Evaluate Strobes Agentic Pentest against your requirements
Bring your scope: surfaces, auth complexity, internal network reach, multi-tenancy, compliance requirements. We’ll show you exactly where the harness fits and run a PoC against your environment.
- XBOW product and pricing documentation (xbow.com/pentest, /platform, /pricing), docs.xbow.com/api, and xbow.com/blog, as of July 2026, for pipeline behavior, surface coverage, Assessment Guidance, and pricing.

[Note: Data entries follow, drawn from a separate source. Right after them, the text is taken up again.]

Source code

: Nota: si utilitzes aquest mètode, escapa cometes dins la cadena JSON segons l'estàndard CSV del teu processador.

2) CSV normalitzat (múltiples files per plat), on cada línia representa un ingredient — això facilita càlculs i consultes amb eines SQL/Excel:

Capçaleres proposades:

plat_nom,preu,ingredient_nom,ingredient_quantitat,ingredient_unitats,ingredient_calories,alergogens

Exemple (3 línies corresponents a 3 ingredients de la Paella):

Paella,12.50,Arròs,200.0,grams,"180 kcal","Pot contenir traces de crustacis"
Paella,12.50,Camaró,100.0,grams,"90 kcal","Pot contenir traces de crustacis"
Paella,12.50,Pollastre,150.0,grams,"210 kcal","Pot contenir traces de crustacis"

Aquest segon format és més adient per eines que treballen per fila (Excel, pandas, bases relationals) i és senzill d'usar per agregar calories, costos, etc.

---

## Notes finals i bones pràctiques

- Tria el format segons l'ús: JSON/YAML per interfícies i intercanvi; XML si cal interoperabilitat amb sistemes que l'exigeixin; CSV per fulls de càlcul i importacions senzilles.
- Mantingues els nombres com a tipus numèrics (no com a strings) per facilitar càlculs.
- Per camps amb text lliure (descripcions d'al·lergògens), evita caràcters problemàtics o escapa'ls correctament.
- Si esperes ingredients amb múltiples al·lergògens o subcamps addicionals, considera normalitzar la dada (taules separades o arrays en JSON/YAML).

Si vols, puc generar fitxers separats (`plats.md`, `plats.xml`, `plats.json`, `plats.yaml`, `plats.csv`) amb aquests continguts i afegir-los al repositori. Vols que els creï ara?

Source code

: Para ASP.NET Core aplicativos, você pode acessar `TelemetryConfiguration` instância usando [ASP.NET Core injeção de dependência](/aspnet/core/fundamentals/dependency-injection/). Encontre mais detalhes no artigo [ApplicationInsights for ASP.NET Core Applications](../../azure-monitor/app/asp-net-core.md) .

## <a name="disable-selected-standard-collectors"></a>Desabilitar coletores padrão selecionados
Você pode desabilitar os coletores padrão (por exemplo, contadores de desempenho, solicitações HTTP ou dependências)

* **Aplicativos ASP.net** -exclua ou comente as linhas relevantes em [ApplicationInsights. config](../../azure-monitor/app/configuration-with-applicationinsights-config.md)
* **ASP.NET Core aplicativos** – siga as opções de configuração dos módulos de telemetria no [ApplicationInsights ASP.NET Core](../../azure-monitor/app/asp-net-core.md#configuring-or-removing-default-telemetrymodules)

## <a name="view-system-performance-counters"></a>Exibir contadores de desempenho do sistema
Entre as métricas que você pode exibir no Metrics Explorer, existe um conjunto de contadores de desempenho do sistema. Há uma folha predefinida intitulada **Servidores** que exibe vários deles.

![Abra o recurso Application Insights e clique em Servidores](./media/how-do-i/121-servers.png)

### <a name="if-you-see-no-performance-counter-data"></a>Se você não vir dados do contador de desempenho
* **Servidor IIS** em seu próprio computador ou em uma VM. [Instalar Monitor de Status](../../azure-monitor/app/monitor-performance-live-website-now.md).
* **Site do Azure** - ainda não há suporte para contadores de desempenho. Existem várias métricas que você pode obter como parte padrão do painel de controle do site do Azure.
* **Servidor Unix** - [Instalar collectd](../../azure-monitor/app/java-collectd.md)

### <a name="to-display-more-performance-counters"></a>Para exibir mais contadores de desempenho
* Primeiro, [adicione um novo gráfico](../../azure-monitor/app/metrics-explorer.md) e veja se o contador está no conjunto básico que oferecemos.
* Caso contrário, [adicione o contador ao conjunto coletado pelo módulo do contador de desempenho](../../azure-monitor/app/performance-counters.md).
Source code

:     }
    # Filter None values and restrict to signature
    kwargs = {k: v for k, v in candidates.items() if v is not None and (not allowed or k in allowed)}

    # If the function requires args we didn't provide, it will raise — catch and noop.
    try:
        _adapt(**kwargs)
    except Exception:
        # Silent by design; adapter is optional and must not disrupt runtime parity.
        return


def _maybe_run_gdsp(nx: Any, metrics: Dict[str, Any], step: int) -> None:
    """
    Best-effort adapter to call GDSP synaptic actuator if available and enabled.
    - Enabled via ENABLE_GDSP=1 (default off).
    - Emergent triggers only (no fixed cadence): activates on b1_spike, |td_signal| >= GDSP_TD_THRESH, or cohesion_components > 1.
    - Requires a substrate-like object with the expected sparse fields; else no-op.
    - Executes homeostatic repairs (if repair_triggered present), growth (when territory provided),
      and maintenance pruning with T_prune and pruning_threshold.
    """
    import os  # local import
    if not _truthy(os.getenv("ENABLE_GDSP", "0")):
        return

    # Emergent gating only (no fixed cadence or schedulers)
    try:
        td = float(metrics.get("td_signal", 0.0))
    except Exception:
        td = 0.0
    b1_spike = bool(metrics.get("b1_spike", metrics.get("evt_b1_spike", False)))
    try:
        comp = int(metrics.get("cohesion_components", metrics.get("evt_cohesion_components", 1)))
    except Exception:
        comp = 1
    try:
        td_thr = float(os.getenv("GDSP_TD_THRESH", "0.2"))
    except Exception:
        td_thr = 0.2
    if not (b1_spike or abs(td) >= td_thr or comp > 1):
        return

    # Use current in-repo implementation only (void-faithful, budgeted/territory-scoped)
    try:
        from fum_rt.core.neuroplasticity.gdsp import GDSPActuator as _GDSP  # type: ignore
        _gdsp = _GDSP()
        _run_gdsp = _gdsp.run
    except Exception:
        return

- XBOW’s own 90-day HackerOne submission data and VIEH Group independent validity analysis (~37.5%), 2026, for resolved-rate and variance figures.
- Third-party reviews (escape.tech, selfhack.ai, Bugbase, Rawsec / blog.raw.pm) on XBOW surface coverage, credit model, AD absence, and leaderboard context.
- Strobes engineering blog (strobes.co/blog/strobes-ai-agent-stack-offensive-security, /ai-harness-offensive-security-llm-pentest-architecture, /how-to-write-effective-ai-agent-skill) for harness architecture, shell scope, auth handoff, and skills.
- Critic commentary from Michiel Prins (HackerOne), Amélie Koran, Utku Sen, and Casey Ellis (Bugcrowd), public record.
Disclosure: This comparison is written by Strobes. Every XBOW capability and limitation cited comes from XBOW’s own documentation or independent third-party reviews, listed above, so you can check them yourself.
Product details reflect each vendor’s public documentation as of July 2026 and may change. XBOW is a trademark of its respective owner.